I’m going to quote Kay. This came from her blog.

“For the record:

Bertha was not convicted of 17 or 18 or 19 or 20 murders, nor was any evidence produced to substantiate that number.  Seventeen people, at a grand jury hearing, gave testimony regarding loved ones she had cared for who died.  Bertha was a “volunteer nurse” over a period of close to twenty years.  We have no record of how many people she cared for who didn’t die.

After the grand jury hearing, two bodies were exhumed.  Both were found to contain arsenic.  Enough arsenic was present in the body of Ed Brinley to “kill seven men.”  Keep in mind:

If your own body were tested today, arsenic would be detected. There is arsenic in the water you drink–even if it comes through a filtering system. Arsenic is present in ground water and well water. Ed Brinley was a heavy drinker… during prohibition… when the alcohol consumed came from neighborhood stills. Bertha Gifford was in the habit of ingesting arsenic as it was thought to be “good” for the circulation. This was a common practice in the 1920’s. As a volunteer nurse, Bertha admitted giving arsenic to people.  Her motivation, as she declared in a signed statement, was to help them.  Ain’t nothing crazy about that.  Misguided, perhaps.  Arrogant.  But not crazy. “

Bertha was not an evil person. Strange? Maybe. She really attracted to morbid stories and she did go to all the funerals except for little Beulah Pounds.’ She was angry at Beulah’s mother was her reason.

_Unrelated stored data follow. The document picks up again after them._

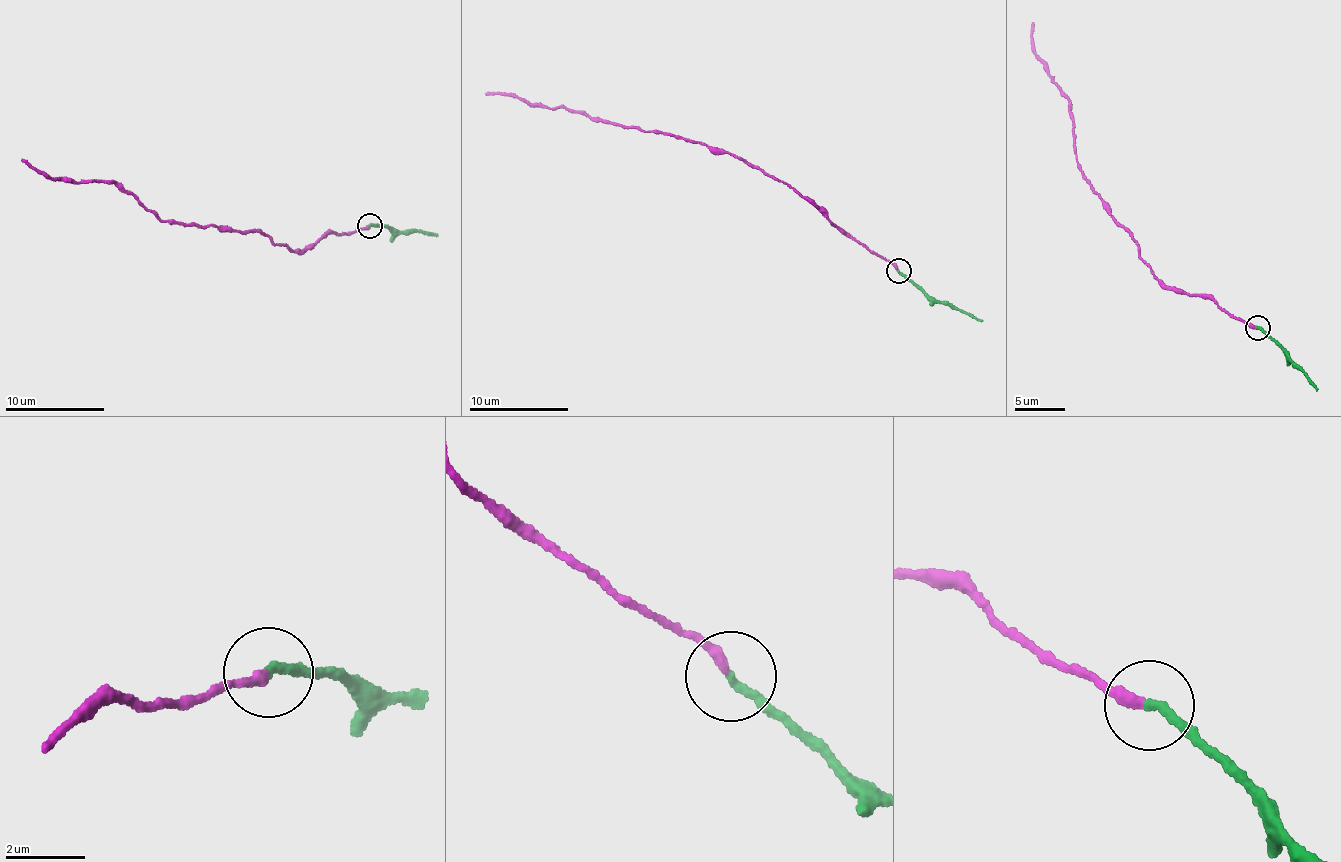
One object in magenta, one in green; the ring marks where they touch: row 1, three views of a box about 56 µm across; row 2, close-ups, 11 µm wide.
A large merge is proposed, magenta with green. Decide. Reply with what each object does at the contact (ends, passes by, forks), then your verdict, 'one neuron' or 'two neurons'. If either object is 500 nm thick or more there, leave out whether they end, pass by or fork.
magenta ends; green ends; two neurons

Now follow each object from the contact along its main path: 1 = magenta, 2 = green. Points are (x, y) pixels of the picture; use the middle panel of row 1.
1: (898, 270), (812, 205), (726, 151), (562, 106), (485, 95)
2: (898, 270), (931, 299), (953, 305), (983, 320)

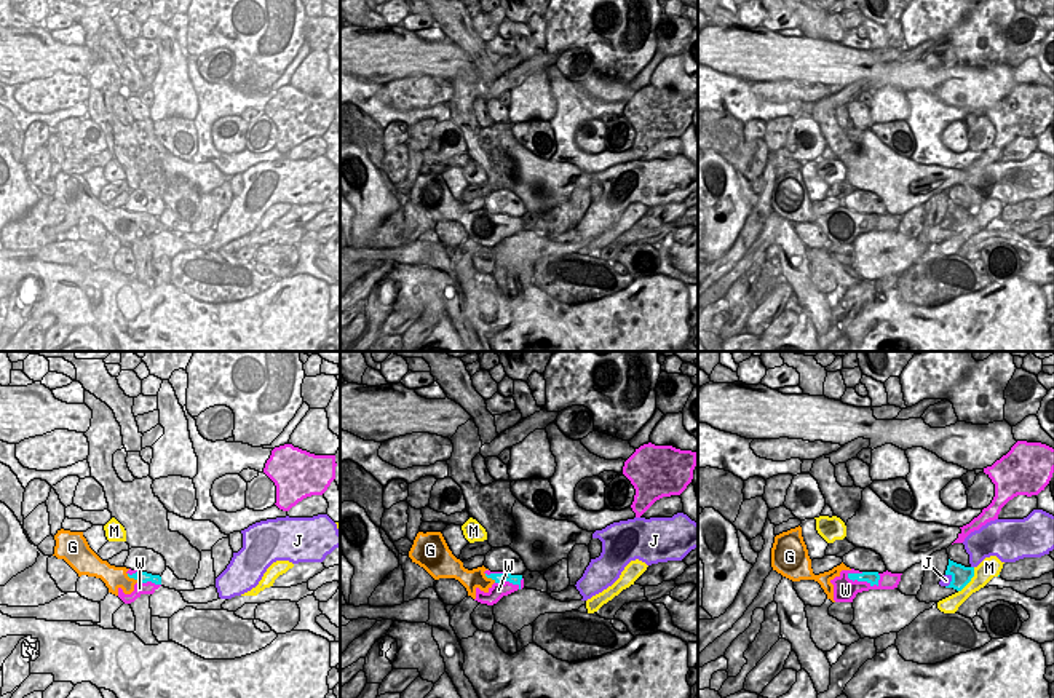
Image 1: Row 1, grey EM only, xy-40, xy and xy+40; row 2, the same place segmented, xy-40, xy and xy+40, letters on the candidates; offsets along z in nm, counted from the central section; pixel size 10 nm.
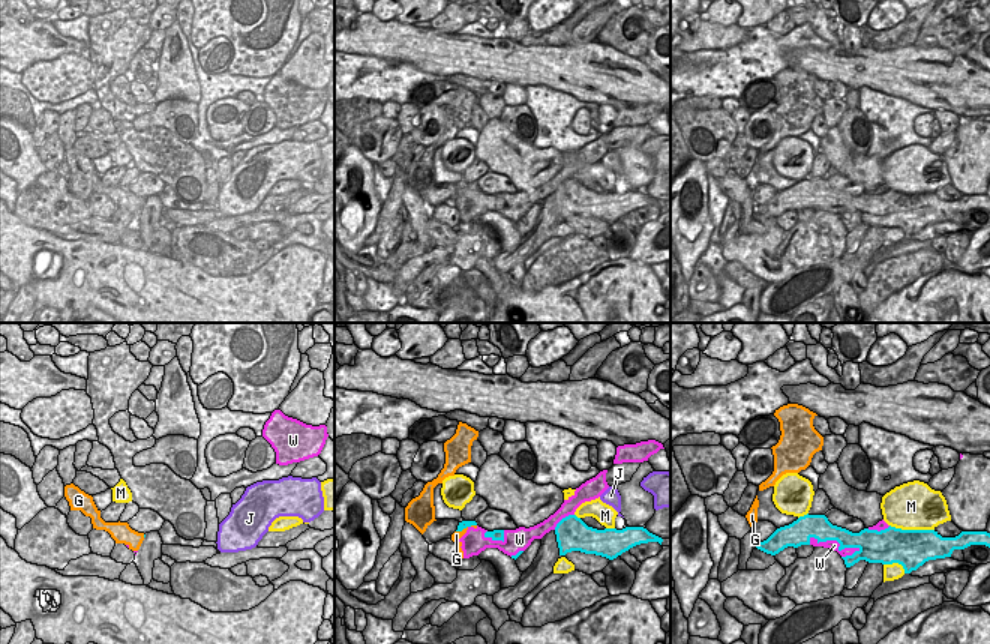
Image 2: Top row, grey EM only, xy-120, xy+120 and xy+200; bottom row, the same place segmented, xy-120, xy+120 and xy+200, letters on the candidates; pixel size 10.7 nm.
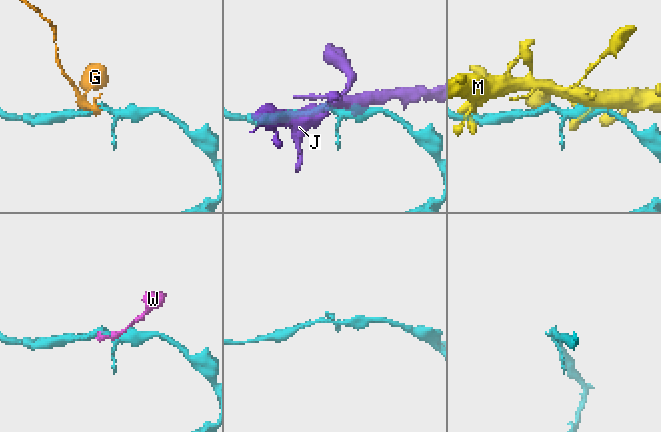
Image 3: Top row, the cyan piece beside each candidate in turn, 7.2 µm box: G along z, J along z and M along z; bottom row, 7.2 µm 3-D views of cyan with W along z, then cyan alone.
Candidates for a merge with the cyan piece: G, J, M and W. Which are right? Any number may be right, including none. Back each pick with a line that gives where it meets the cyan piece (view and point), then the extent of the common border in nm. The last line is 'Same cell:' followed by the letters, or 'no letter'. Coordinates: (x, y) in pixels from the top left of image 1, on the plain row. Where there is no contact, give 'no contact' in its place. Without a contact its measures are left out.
Same cell: no letter

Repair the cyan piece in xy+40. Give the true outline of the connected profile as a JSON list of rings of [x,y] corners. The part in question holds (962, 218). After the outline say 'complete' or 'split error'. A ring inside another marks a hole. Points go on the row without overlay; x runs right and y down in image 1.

And Kay is right. Seventeen passed away but how many did survive. Doc Hempker should have shouldered some of the blame but was inept or drunk and maybe both. Again, we’ll never know.

I’m tied into Bertha’s story. It’s amazing that after ten plus years I’m finding out more and more about Bertha. There’s a reason for it even though I may not know it now. Maybe I’ll find something that’ll unlock the mystery. I don’t know. I just want the truth to be known about her. The real truth and not what “DeadlyWomen,” Candice DeLong, or the moron that runs the Morse Mill Hotel believe.

This is my quest, whether I have help or ride it alone. But by damn I’m going to do what I can and the best I can to make sure the truth about Bertha is known.